[Data entries]
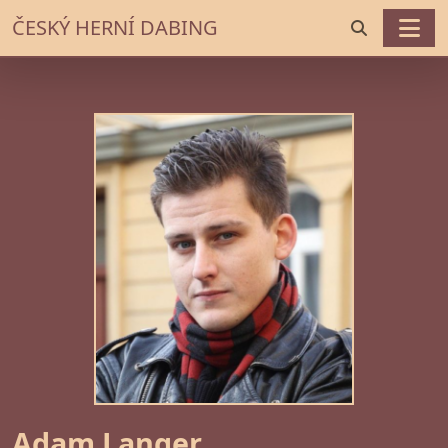
ČESKÝ HERNÍ DABING
Adam Langer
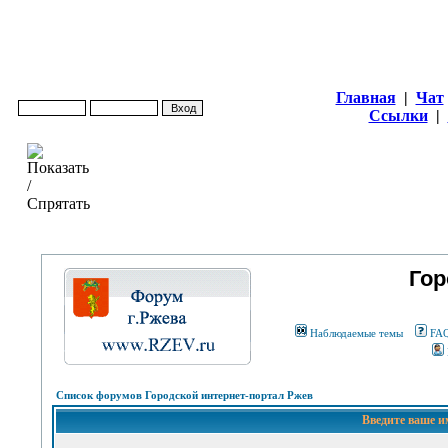
Главная
|
Чат
Ссылки
|
Гор
Наблюдаемые темы
FA
Список форумов Городской интернет-портал Ржев
Введите ваше и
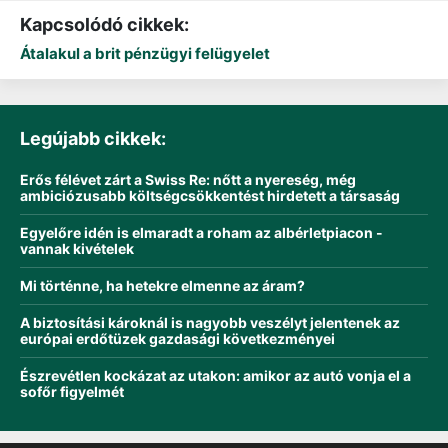
Kapcsolódó cikkek:
Átalakul a brit pénzügyi felügyelet
Legújabb cikkek:
Erős félévet zárt a Swiss Re: nőtt a nyereség, még
ambiciózusabb költségcsökkentést hirdetett a társaság
Egyelőre idén is elmaradt a roham az albérletpiacon -
vannak kivételek
Mi történne, ha hetekre elmenne az áram?
A biztosítási károknál is nagyobb veszélyt jelentenek az
európai erdőtüzek gazdasági következményei
Észrevétlen kockázat az utakon: amikor az autó vonja el a
sofőr figyelmét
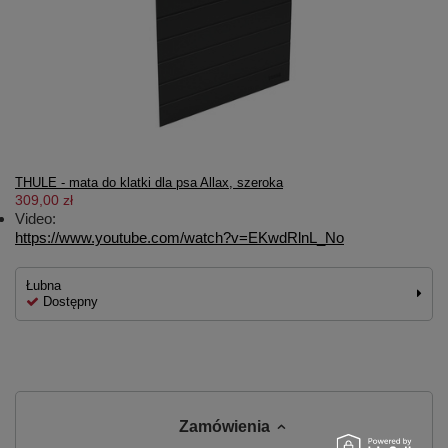
THULE - mata do klatki dla psa Allax, szeroka
309,00 zł
Video:
https://www.youtube.com/watch?v=EKwdRlnL_No
Łubna
Dostępny
Zamówienia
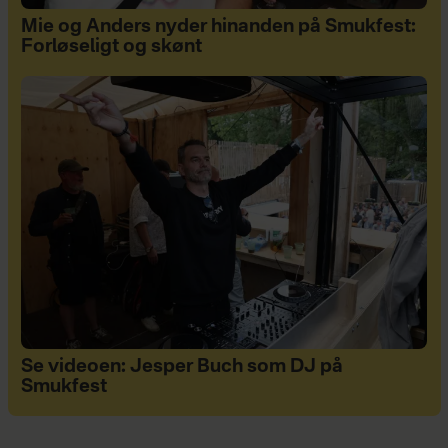
Mie og Anders nyder hinanden på Smukfest:
Forløseligt og skønt
Se videoen: Jesper Buch som DJ på
Smukfest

● **TASK TO COMPLETE**
Return all lines in the entries above that carry the word "cikkek".

● **THE COMPLETED TASK**
Kapcsolódó cikkek:
Legújabb cikkek:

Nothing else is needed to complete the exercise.